TASK 1: Decide whether each statement agrees with the theater review below, answering yes or no and quoting the words of the review that settle it. (a) The score uses gospel for the whites. (b) The set consists of four war-battered columns. (c) All the actors wear headsets.
TASK 2: According to the theater review below, which is the only character whose name sticks?

EXERCISE PASSAGE:
The Civil War
St. James Theatre, NY 3/31/99
Review by John Kenrick
This time around, everybody loses! The Civil War is just plain twisted.
The score is rock for the whites, gospel for the blacks, with rock
concert-style lighting and staging. There is no plot, and the only character who's name
sticks is Frederick Douglass. To be fair, at the preview I attended, the audience
stopped the show for several of the gospel numbers and roared through the curtain calls.
I guess they got whatever it was they came for.
Silly me I had been hoping for a musical. After all,
that's what The Civil War is advertised as, but as far as I could tell it's not a
musical at all. It is a slick pageant, the sort of thing that's usually performed by
semi-amateurs in outdoor summer amphitheaters near historic sights. Like most pageants it
has a large cast, terribly clean period costumes, a minimal set (four war-battered
columns), loud music and a plain backdrop on which they show inexpensive projections. In
my experience, projections used as sets are always a sign of a cheap Broadway flop like Ain't
Broadway Grand or Into The Light but in the post-Rent age, some
folks apparently think that the more high tech your production is, the better.
Rent at least has a plot and characters (albeit
self-pitying bores) and a score that relates to both. The Civil War has none of
those things. There are no clear characters, no plot, and songs that could have strolled
off of half a dozen different pop albums.
The Civil War does have all its actors
wearing headsets, which may get by in a contemporary setting but are mighty distracting
amid all the Victorian costumes here. How believable can a grieving slave woman be with a
microphone wrapped around her head? The irony is that with so much sound equipment most of
the lyrics are still indecipherable thanks to deafening rock/pop orchestrations. Then
again, considering how bad the lyrics I heard were, I was probably better off missing as
many as I did.

SOURCE DATA:
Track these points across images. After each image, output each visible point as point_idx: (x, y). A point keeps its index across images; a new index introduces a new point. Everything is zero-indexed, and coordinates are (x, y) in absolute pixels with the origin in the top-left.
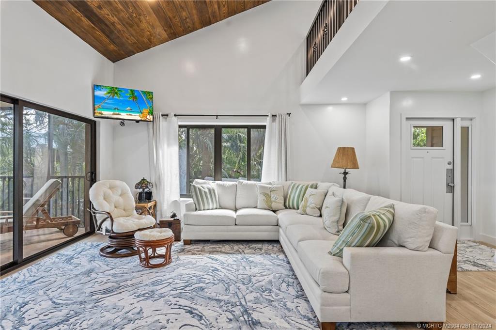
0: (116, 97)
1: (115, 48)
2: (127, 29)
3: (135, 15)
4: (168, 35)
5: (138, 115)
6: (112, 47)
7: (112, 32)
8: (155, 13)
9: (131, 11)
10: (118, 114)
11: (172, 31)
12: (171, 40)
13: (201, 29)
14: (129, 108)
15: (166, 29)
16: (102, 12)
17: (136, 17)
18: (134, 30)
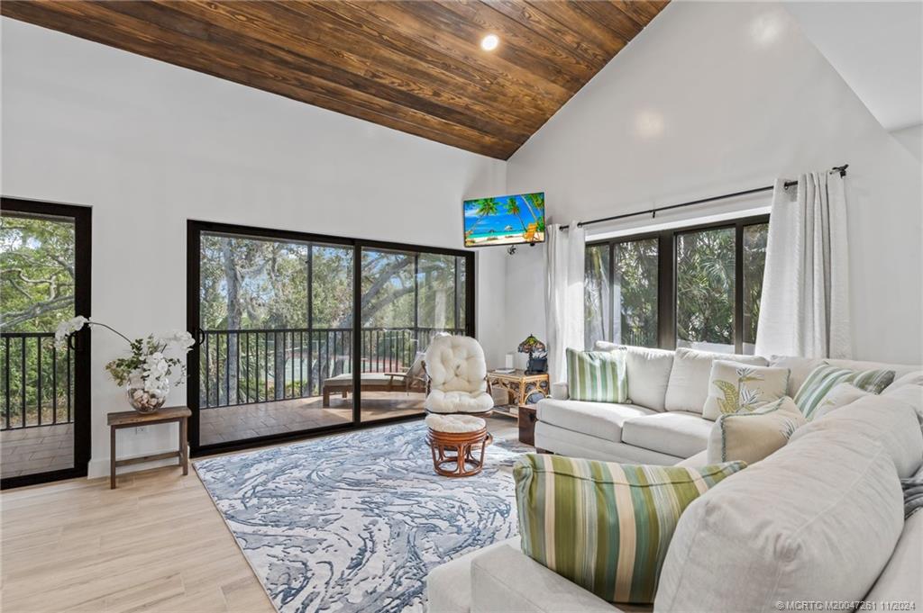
0: (491, 214)
1: (493, 140)
2: (491, 106)
3: (488, 82)
4: (563, 86)
5: (521, 234)
6: (488, 139)
7: (473, 119)
8: (516, 63)
9: (478, 78)
10: (494, 239)
11: (567, 77)
12: (575, 93)
13: (625, 48)
14: (508, 227)
15: (553, 78)
16: (443, 98)
17: (492, 83)
18: (502, 103)
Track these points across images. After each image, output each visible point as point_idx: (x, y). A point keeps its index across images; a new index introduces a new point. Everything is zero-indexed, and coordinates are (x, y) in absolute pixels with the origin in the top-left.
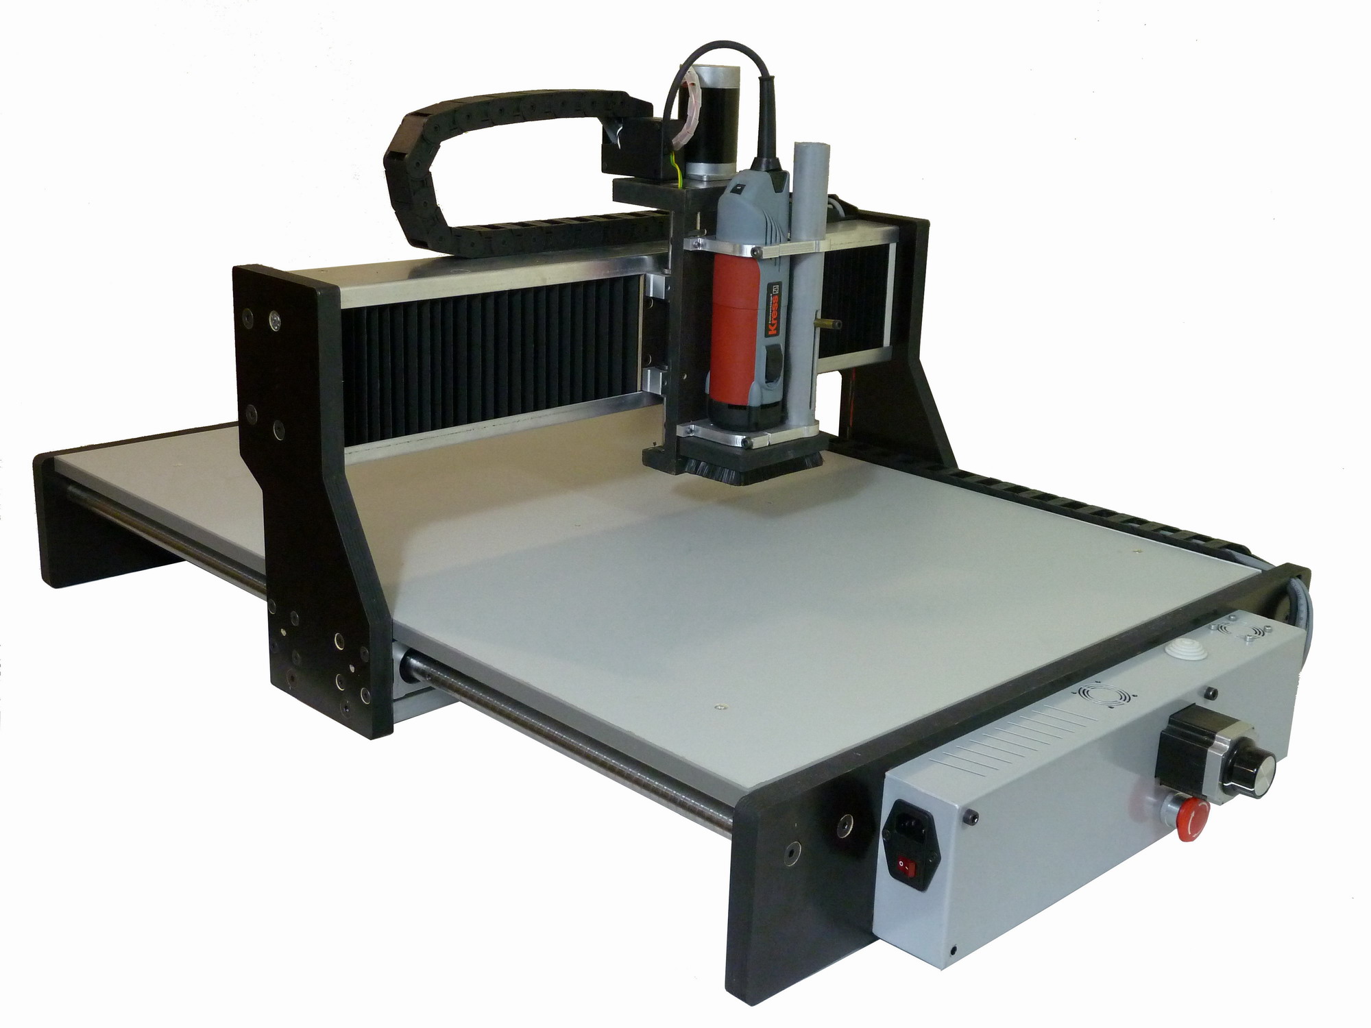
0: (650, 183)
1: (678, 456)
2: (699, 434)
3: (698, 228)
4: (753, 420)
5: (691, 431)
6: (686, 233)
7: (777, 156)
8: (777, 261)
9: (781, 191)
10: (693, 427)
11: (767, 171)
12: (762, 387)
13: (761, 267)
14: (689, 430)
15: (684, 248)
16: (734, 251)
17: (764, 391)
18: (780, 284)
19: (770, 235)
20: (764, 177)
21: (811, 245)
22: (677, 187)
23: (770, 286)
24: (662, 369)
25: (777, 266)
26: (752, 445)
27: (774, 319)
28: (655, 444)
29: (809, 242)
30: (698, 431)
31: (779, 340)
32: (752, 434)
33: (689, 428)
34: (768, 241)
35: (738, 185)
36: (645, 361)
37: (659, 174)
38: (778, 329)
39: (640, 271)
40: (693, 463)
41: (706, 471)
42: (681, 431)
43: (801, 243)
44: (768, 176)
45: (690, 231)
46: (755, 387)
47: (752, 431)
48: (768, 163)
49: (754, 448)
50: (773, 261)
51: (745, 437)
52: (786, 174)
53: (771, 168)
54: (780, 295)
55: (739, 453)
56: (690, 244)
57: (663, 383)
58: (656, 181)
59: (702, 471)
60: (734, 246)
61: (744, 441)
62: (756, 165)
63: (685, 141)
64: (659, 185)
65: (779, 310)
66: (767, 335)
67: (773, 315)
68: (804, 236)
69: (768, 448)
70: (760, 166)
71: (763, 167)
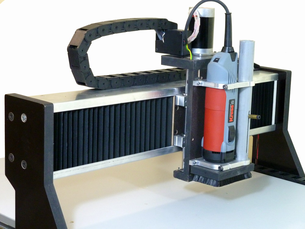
0: (177, 57)
1: (190, 173)
2: (199, 164)
3: (199, 76)
4: (223, 159)
5: (196, 163)
6: (194, 78)
7: (233, 46)
8: (233, 90)
9: (234, 61)
10: (196, 161)
11: (229, 52)
12: (227, 144)
13: (227, 93)
14: (195, 163)
15: (193, 85)
16: (215, 86)
17: (228, 146)
18: (234, 100)
19: (230, 80)
20: (227, 55)
21: (247, 83)
22: (190, 59)
23: (230, 101)
24: (182, 136)
25: (233, 92)
26: (223, 169)
27: (232, 115)
28: (179, 168)
29: (247, 82)
30: (198, 163)
31: (234, 124)
32: (222, 164)
33: (195, 162)
34: (230, 82)
35: (216, 58)
36: (175, 132)
37: (181, 54)
38: (233, 119)
39: (173, 95)
40: (197, 177)
41: (203, 180)
42: (191, 163)
43: (243, 83)
44: (229, 54)
45: (195, 78)
46: (224, 144)
47: (222, 163)
48: (229, 49)
49: (224, 170)
50: (232, 90)
51: (219, 166)
52: (236, 53)
53: (230, 51)
54: (234, 105)
55: (217, 172)
56: (195, 83)
57: (183, 142)
58: (180, 56)
59: (201, 180)
60: (215, 84)
61: (219, 168)
62: (223, 50)
63: (193, 40)
64: (181, 58)
65: (234, 111)
66: (229, 122)
67: (231, 113)
68: (244, 80)
69: (229, 171)
70: (226, 50)
71: (227, 51)
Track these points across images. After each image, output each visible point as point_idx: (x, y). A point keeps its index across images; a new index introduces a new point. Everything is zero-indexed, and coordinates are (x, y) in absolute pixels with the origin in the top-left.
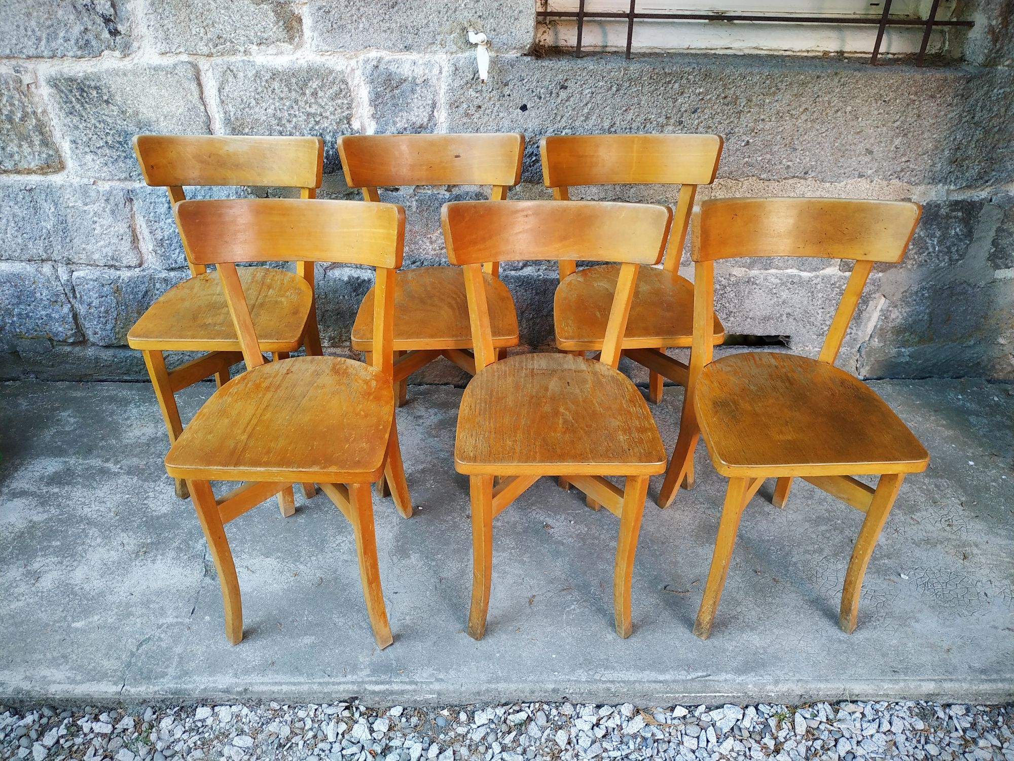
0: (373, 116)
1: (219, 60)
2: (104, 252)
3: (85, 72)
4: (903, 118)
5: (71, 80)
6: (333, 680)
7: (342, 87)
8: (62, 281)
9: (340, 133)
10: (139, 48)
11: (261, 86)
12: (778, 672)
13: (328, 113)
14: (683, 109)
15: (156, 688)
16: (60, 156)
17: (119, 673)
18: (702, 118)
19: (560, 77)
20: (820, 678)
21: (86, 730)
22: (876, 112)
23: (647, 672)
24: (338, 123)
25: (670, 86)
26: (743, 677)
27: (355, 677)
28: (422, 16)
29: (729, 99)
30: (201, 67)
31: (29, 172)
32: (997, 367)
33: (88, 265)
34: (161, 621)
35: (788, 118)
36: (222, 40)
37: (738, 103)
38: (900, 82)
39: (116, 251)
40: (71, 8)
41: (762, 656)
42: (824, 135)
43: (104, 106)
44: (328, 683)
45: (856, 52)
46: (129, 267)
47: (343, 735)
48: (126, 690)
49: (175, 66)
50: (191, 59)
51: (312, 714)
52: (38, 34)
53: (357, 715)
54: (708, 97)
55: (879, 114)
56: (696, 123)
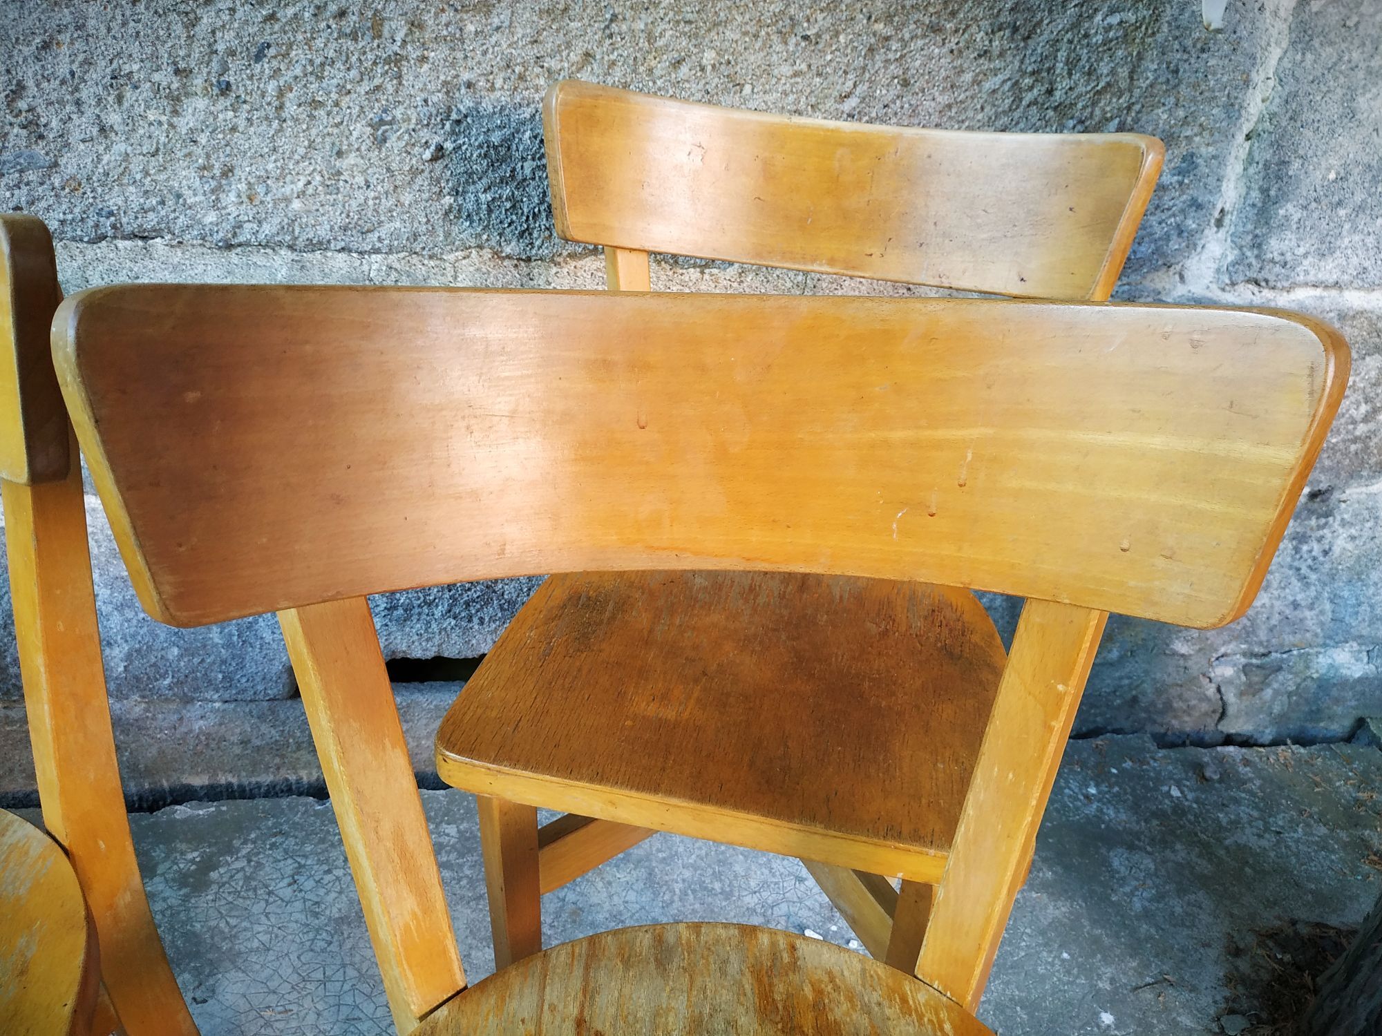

EXERCISE RESULT 1:
(a) No: "The score is rock for the whites, gospel for the blacks"
(b) Yes: "a minimal set (four war-battered columns)"
(c) Yes: "The Civil War does have all its actors wearing headsets"

EXERCISE RESULT 2: Frederick Douglass.